**Data provided:**
------------------------------------------------
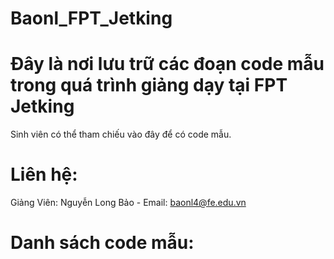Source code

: # Baonl_FPT_Jetking

# Đây là nơi lưu trữ các đoạn code mẫu trong quá trình giảng dạy tại FPT Jetking
Sinh viên có thể tham chiếu vào đây để có code mẫu.

# Liên hệ:
Giảng Viên: Nguyễn Long Bảo - Email: baonl4@fe.edu.vn

# Danh sách code mẫu:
------------------------------------------------
**Request:** Without the pictures, reproduce every record exactly as it appears above.

**Task output:**
Source code

: # Baonl_FPT_Jetking

# Đây là nơi lưu trữ các đoạn code mẫu trong quá trình giảng dạy tại FPT Jetking
Sinh viên có thể tham chiếu vào đây để có code mẫu.

# Liên hệ:
Giảng Viên: Nguyễn Long Bảo - Email: baonl4@fe.edu.vn

# Danh sách code mẫu:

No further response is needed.